Brent crude oil edged toward $112 per barrel on Monday morning, trading at $111.47 at 7:24 GMT. The gains were attributed to new data from China showing that the second largest oil consumer's economy was on the road to recovery.
PMI data showed that China's manufacturing sector was picking up the pace, after activity levels rose in November for the first time in 13 months. This news buoyed Brent prices after concerns that large economies like China and the US would slow in 2013 and decrease consumption.
The PMI data confirmed analysts' predictions that the Chinese economy will recover and GDP growth will rebound in the fourth quarter. Later in December, more positive news is expected from China's trade data and industrial output.
The US still weighs heavy on Brent prices as it moves closer to its January 1st fiscal cliff. Democrats and Republicans within the US government have yet to agree on an acceptable alternative to managing the country's deficit, which has caused uncertainty over whether the number one oil consumer will find a solution and avoid the 600 billion dollar bundle of tax increases and spending cuts.

[Your tasks]
1: What price was Brent crude trading at 7:24 GMT on Monday, according to the Brent crude report?
2: Please pick up the Brent crude report after its last sentence and continue it.

[Extracted records]
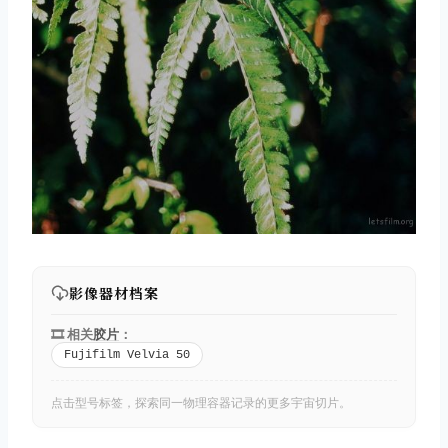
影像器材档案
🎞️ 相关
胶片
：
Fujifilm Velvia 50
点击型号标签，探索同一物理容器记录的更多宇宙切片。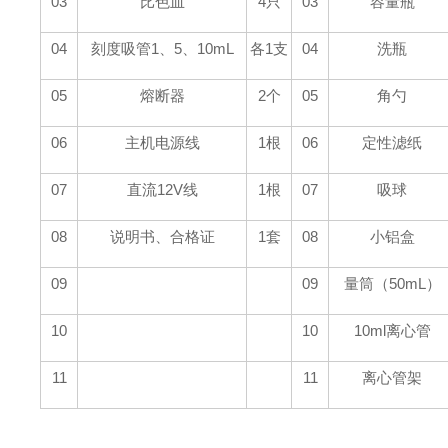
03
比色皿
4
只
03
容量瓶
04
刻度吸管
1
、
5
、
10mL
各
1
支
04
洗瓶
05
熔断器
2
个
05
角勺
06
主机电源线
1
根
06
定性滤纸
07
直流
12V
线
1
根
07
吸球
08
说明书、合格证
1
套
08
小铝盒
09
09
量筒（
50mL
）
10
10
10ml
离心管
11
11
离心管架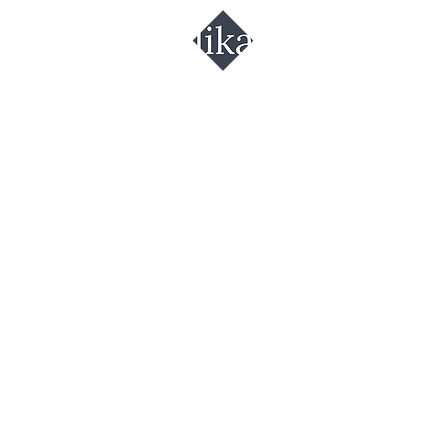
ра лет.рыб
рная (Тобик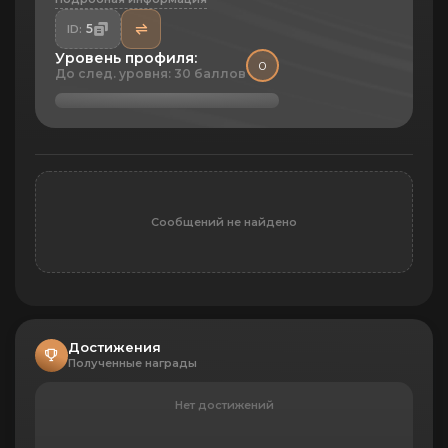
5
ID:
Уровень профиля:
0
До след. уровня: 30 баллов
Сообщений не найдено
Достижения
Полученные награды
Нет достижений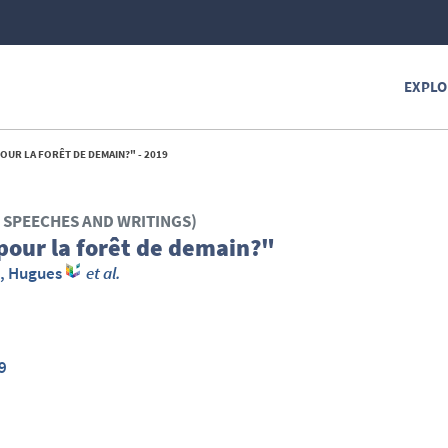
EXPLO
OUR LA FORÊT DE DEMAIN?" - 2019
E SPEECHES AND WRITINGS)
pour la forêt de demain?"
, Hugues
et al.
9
...
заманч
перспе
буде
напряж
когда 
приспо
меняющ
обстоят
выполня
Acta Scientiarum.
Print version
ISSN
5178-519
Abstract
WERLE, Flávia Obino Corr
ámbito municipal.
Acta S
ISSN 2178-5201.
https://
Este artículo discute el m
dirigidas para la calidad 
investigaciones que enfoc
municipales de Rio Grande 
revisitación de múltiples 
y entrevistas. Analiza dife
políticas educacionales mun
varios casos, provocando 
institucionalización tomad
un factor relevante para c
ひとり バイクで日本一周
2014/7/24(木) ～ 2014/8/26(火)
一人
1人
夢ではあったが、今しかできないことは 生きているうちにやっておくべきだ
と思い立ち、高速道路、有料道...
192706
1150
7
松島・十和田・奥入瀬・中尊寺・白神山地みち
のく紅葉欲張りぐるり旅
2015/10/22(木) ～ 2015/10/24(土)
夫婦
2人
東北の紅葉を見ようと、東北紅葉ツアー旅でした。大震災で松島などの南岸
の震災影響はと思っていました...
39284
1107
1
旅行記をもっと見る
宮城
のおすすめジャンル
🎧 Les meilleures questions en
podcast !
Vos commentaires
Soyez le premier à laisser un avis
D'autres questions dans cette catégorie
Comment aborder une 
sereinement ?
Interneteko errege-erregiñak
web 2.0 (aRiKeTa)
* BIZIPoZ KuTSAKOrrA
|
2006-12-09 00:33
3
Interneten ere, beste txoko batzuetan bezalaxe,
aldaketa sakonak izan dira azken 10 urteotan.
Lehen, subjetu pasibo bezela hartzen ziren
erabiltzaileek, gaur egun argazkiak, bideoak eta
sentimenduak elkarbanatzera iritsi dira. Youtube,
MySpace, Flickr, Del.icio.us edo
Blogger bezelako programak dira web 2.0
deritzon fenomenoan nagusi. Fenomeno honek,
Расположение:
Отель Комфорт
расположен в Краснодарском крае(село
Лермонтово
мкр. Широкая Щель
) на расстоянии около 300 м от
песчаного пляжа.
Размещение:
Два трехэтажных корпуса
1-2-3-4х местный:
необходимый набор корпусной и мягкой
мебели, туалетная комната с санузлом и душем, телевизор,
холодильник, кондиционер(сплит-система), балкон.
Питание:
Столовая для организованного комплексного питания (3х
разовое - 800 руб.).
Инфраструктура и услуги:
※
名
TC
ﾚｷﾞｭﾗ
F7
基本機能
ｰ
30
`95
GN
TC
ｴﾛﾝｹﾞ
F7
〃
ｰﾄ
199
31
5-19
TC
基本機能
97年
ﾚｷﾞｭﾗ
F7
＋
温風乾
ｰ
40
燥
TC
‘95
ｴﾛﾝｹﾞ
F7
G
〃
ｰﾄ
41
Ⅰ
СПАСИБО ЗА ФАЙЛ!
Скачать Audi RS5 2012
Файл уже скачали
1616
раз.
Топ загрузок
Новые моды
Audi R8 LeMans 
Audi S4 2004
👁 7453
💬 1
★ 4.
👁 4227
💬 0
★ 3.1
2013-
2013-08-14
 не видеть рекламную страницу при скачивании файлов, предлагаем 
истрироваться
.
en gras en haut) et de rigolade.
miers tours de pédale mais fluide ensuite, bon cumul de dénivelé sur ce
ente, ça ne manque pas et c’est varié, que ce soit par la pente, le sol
* * *
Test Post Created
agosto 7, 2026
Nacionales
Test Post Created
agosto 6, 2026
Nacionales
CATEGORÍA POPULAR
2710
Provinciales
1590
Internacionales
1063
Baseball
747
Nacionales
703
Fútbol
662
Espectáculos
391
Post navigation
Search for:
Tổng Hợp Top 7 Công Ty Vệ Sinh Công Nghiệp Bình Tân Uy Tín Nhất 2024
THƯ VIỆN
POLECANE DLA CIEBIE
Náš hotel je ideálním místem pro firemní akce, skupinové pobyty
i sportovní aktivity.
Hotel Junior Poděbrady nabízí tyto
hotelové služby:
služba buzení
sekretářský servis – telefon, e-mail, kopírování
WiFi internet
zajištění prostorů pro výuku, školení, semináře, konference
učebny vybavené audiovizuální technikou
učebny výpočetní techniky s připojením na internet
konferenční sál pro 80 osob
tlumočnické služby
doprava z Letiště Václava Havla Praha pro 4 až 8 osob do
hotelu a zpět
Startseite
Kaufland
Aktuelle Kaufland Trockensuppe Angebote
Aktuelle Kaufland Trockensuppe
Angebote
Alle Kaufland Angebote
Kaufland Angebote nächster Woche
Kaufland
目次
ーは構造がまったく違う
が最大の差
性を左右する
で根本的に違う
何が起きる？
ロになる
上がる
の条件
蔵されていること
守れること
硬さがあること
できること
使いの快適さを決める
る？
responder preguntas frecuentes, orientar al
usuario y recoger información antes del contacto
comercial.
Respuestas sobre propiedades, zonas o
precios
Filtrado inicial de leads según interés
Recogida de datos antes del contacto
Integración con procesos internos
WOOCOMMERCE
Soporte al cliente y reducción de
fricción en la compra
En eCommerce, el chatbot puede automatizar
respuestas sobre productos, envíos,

[Expected responses]
1: $111.47 per barrel.

2:
Tension in the Middle East continued to support Brent prices as ongoing violence in Syria and Egypt and tension between Israel and Palestinians stoked fears that the instability in the region will eventually result in supply interruptions.
According to Reuters, the US Senate slapped more sanctions on Iran's energy and shipping sectors in an effort to cut funding to their nuclear development program. Iran has continued with uranium enrichment work against the wishes of the West, claiming the program is intended as a source of energy.
Already, the country faces heavy sanctions on its oil exports, but so far has not been deterred from advancing the program.